Politik - Forderungen Machtumverteilung und Partizipation auf allen Ebenen für beide Geschlechter, Dezentralisierung, Basisdemokratie, vernetzte und ganzheitliche Wahrnehmung von Politik. Neudefinition des Rechts, der Arbeit, des Arbeits- und Zeitbegriffs. Inhaltliche Korrektur der heute gültigen Rechts-, Staats-, Wirtschafts- und Arbeitstheorien. Änderung des politischen Stils (Emotionalität versus Rationalität). Chancengleichheit der politischen Partizipation für beide Geschlechter und alle Klassen.

Kultur - Kritik Patriarchaler Kulturbegriff, der der weiblichen Kunst und der weiblichen Kreativität keinen Platz übrig lässt. Verdrängung der Frauen aus dem Kultur und Wissenschaftsbetrieb über Jahrhunderte hinweg. Sprache, welche keine adäquaten Ausdrucksmöglichkeiten für die spezifisch weiblich definierten Empfindungen und kulturellen Vorstellungen finden lassen und die Frauen in vielen Bereichen von vornherein ausschliesst: Männersprache, die von der sozialen Vorrangstellung des Mannes und von männlichen Verhaltens und Begriffsstereotypien geprägt sind (herrlich-dämlich). Die Nicht-Existenz der Frau im gesellschaftlichen und sprachlichen und kulturellen Bewusstsein.

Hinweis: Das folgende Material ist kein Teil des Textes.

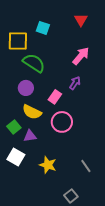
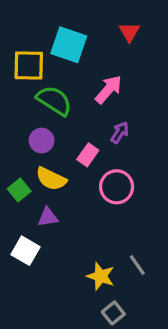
cyan square: (43, 28) -> (69, 45), size x1.6
pink arrow: (81, 56) -> (109, 89), moved
pink circle: (62, 122) -> (117, 187), moved
green square: (14, 127) -> (19, 190), moved
yellow star: (48, 165) -> (101, 276), moved

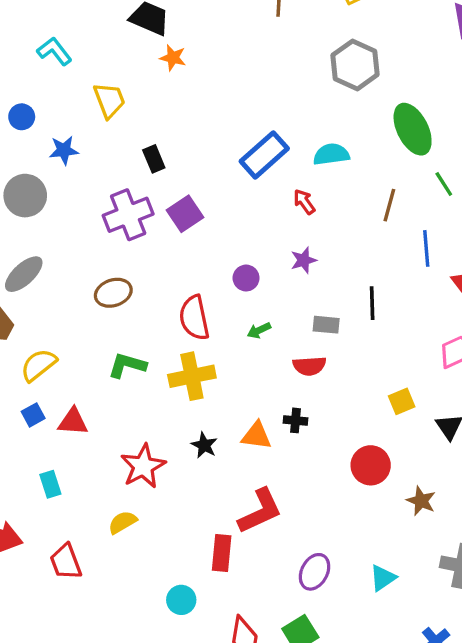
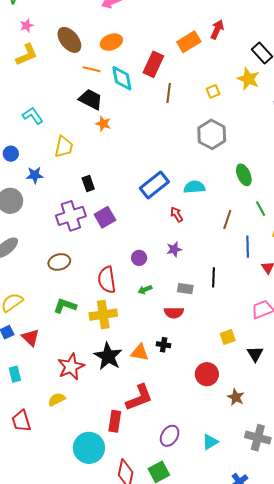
yellow trapezoid: (109, 100) -> (64, 147), turned 30
green ellipse: (413, 129) -> (244, 175), size x0.7
red triangle: (73, 422) -> (31, 337), turned 36
black star: (204, 445) -> (108, 356), size x1.8
cyan circle: (181, 600) -> (89, 448), size x1.8

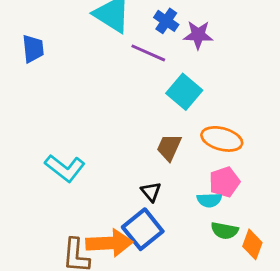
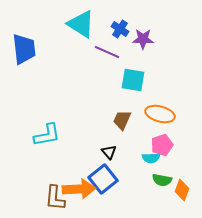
blue trapezoid: (33, 49) -> (24, 49), size x1.5
cyan square: (184, 92) -> (133, 80), turned -30
cyan L-shape: (65, 168) -> (47, 135), turned -48

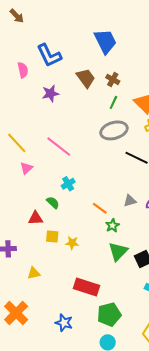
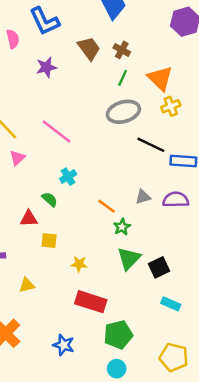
yellow star: (72, 243) -> (79, 264), moved

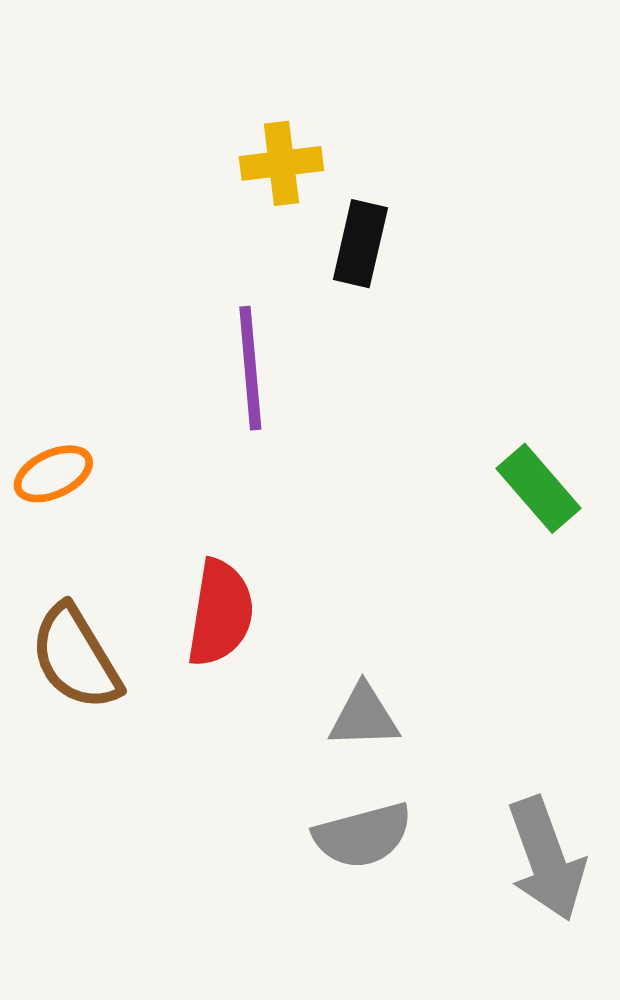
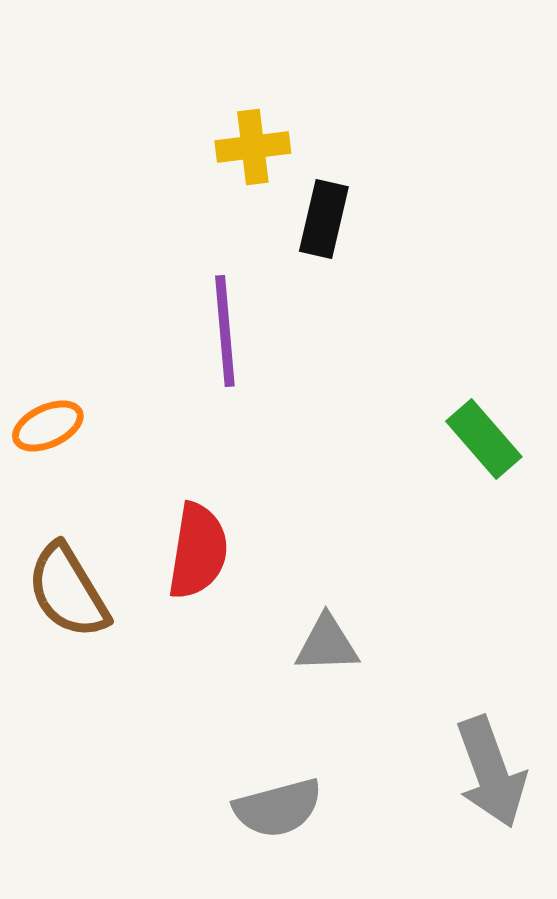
gray semicircle: (363, 835) -> (278, 808), moved

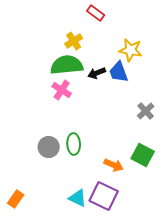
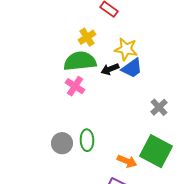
yellow star: (131, 50) -> (126, 49), moved
blue trapezoid: (119, 72) -> (132, 68), turned -105
green square: (143, 155) -> (156, 151), size x1.4

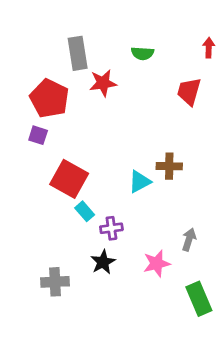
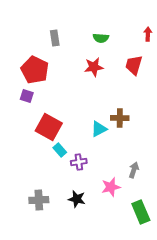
gray rectangle: (78, 53) -> (55, 38), size x0.7
red star: (103, 83) -> (94, 67), moved
black star: (103, 262) -> (77, 199), moved, turned -30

Kultur - Forderungen Wiederentdeckung weiblicher Kreativität und Schaffenskraft, Aufbrechung der elitären Wissenschaft und abgehobenen Kunstbetrieb, feministische Sprachkritik. Chancengleichheit der Frauen für alle kreativen Leistungen und für Schlüsselpositionen auf sämtlichen Gebieten der Wissenschaft, der Kunst und der Erziehung und die Korrektur des einseitig männlichen Kulturbegriffs zu einer allgemein menschlichen Vorstellung von Kultur.